Qué es un agente de IA y en qué se diferencia de un chatbot
Se usan como sinónimos y no lo son. La diferencia importa porque cambia el precio, lo que puedes esperar y si tu proyecto sale bien o se queda a medias.
Respuesta corta: un chatbot sigue un guion fijo. Un asistente de IA entiende lo que le dices y responde con conocimiento de tu negocio. Un agente de IA además hace cosas: consulta tus sistemas, rellena datos, agenda, avisa a una persona. La diferencia no es la conversación: es la capacidad de actuar.
Los tres niveles, con un ejemplo real
Imagina que un cliente escribe: «Hola, ¿tenéis hueco el jueves por la tarde?».
- Chatbot: muestra botones —«Horarios», «Precios», «Contacto»—. No ha entendido la pregunta, solo la ha encajado como ha podido.
- Asistente de IA: entiende que pregunta por disponibilidad y responde con vuestro horario general. Sabe de tu negocio, pero no sabe si el jueves hay hueco de verdad.
- Agente de IA: mira la agenda real, ve que a las 17:30 hay hueco, lo propone, y si el cliente acepta, lo reserva y deja la tarea creada. Ha actuado.
Tabla comparativa
| Capacidad | Chatbot | Asistente IA | Agente IA |
|---|---|---|---|
| Entiende lenguaje natural | No | Sí | Sí |
| Conoce tu catálogo | Muy limitado | Sí | Sí |
| Consulta tus sistemas | No | Rara vez | Sí |
| Ejecuta acciones | No | No | Sí |
| Escala a un humano con contexto | Básico | Sí | Sí |
| Coste típico de implantación | 0–200 € | 900–3.000 € | 2.000–6.000 € |
¿Y qué es exactamente «un agente»?
En términos llanos: un modelo de lenguaje al que le has dado tres cosas. Primero, contexto (quién eres, qué vendes, cómo hablas). Segundo, herramientas (consultar tu agenda, buscar en tu base de datos, crear una ficha). Y tercero, un objetivo (concertar una visita, resolver una incidencia). Con eso, decide por sí mismo qué pasos dar para llegar a la meta.
Ese tercer punto es el que casi nadie explica y el que más cambia los resultados: un agente sin objetivo claro responde correctamente y no vende nada. Con objetivo, empuja hacia el siguiente paso, como haría un buen comercial.
Cuándo necesitas cada uno
Te basta un asistente si tus consultas son informativas y repetitivas: precios, horarios, «¿qué incluye este servicio?». Resuelve el 70-80 % del volumen y es notablemente más barato.
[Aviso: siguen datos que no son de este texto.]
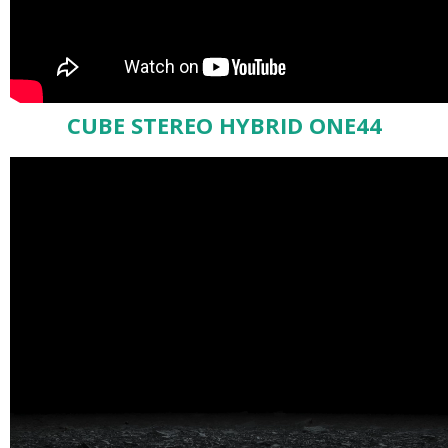
CUBE STEREO HYBRID ONE44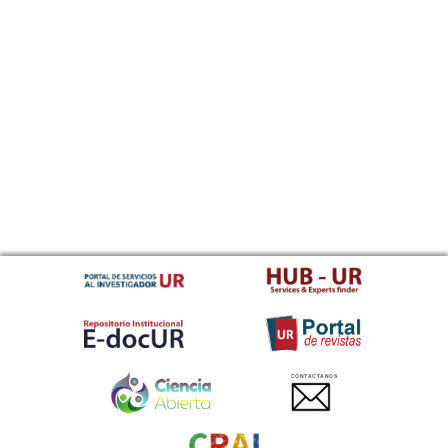
CONTACTANOS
Necesitas un agente si para responder bien hay que mirar algo o hacer algo: comprobar disponibilidad, consultar el estado de un pedido, dar de alta un contacto, recuperar una factura del programa de gestión.
Y a veces no necesitas ninguno. Si recibes tres consultas a la semana, ningún sistema te va a devolver la inversión: te compensa más arreglar el proceso de respuesta antes que comprar tecnología. Un proveedor honesto te lo dirá.
El malentendido que sale caro
Mucha empresa compra «un agente de IA» y recibe un chatbot con mejor redacción, porque nadie le conectó nada. La pregunta que lo destapa todo en una reunión comercial: «¿a qué sistemas míos se va a conectar y qué acciones concretas va a poder ejecutar?». Si la respuesta es vaga, no es un agente.